▸ **WHAT TO WORK ON**:
Find and copy each line in the material below where the string "ankle" occurs.

▸ **SOURCE MATERIAL**:
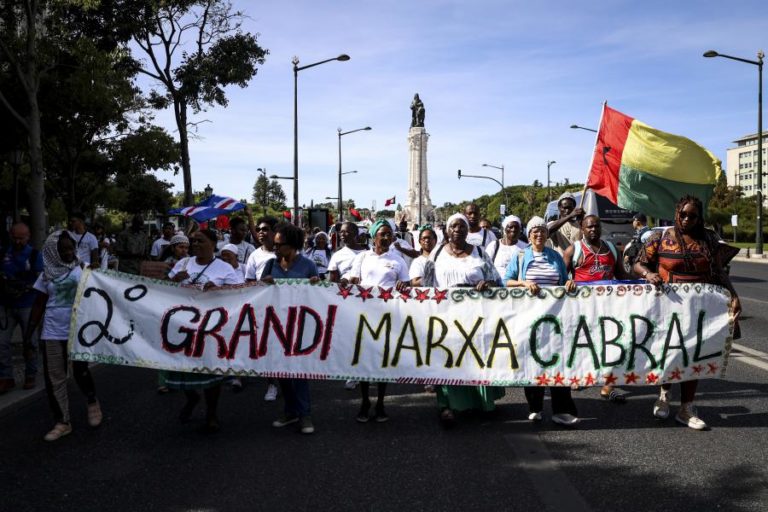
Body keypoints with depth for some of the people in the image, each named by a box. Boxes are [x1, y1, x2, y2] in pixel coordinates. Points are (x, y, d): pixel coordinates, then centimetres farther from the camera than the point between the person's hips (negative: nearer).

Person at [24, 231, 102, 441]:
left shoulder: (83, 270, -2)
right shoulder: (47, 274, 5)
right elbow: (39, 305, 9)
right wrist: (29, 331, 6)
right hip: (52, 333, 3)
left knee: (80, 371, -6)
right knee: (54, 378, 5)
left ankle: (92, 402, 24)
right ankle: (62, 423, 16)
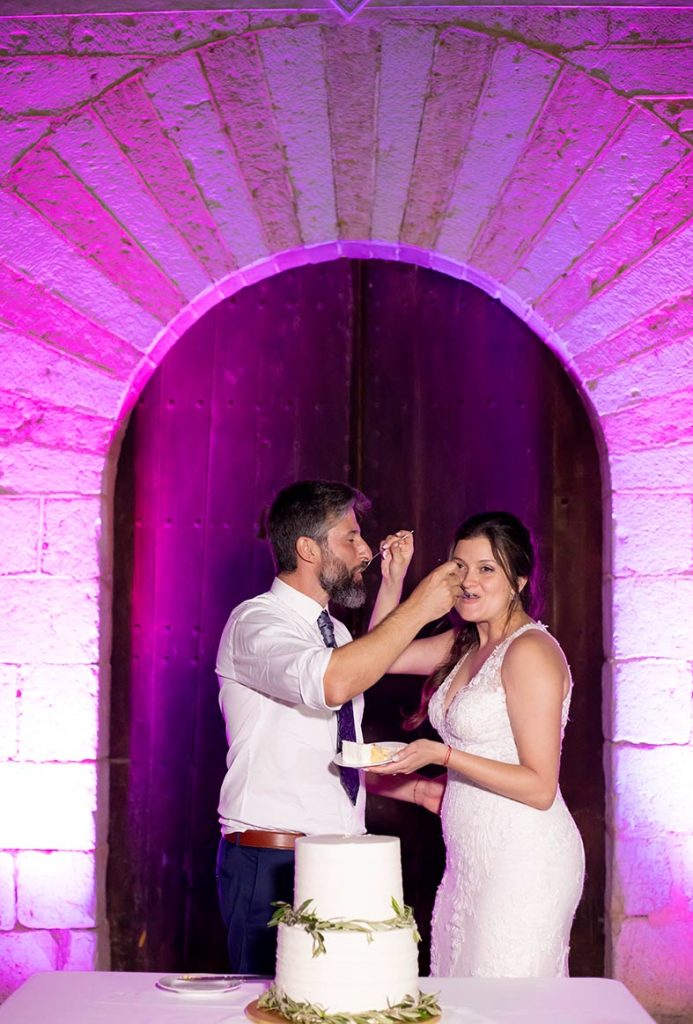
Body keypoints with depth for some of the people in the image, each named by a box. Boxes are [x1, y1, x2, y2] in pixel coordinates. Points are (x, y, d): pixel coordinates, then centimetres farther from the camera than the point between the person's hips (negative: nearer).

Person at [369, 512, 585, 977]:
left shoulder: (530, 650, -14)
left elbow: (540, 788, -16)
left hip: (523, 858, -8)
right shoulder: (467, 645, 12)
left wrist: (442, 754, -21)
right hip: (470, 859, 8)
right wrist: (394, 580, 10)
==
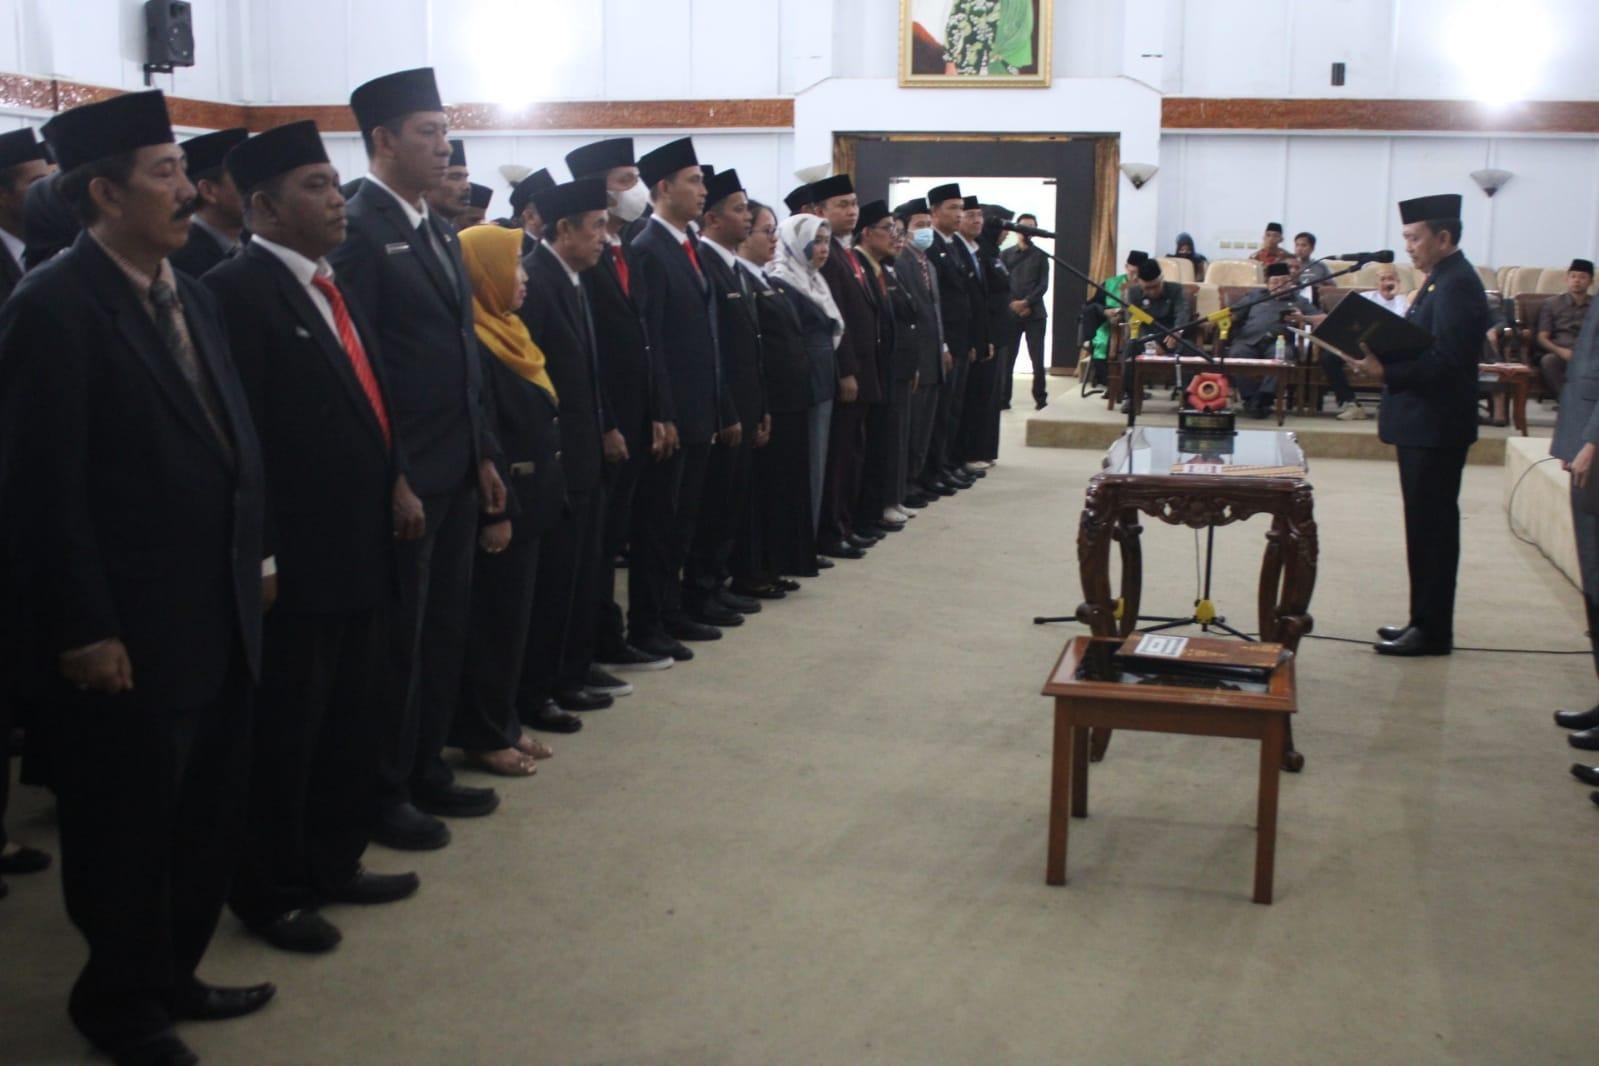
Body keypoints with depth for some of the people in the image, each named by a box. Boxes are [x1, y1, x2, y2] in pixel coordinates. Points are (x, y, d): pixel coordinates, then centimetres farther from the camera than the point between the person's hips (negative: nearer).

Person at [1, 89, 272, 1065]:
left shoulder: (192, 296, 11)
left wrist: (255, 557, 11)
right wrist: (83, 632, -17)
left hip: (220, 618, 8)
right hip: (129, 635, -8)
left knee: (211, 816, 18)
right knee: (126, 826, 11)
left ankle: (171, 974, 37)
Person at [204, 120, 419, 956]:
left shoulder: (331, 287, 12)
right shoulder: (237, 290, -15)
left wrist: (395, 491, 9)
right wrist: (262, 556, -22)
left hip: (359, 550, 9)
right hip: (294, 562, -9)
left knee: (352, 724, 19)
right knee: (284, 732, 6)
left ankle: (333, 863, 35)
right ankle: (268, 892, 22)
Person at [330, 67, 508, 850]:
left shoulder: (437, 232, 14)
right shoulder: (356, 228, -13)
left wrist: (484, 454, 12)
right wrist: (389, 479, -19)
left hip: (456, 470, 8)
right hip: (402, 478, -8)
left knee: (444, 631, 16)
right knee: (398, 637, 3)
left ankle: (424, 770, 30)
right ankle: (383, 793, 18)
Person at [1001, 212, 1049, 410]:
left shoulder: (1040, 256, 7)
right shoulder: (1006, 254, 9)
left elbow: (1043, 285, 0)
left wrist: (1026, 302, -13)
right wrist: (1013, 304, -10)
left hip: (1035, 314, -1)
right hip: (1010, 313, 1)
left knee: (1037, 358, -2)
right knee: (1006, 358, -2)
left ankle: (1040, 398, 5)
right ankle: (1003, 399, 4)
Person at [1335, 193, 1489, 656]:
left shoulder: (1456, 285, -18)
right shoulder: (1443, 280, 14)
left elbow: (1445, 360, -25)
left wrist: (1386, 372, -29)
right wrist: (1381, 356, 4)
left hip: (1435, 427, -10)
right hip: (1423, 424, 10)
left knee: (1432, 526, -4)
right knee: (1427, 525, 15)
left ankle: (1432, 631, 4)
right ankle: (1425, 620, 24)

▸ **TASK RESULT**:
left ankle: (92, 402, 24)
right ankle: (62, 423, 16)
left ankle: (171, 974, 37)
left ankle: (333, 863, 35)
right ankle: (268, 892, 22)
left ankle: (424, 770, 30)
right ankle: (383, 793, 18)
left ankle: (1040, 398, 5)
right ankle: (1003, 399, 4)
left ankle: (1432, 631, 4)
right ankle: (1425, 620, 24)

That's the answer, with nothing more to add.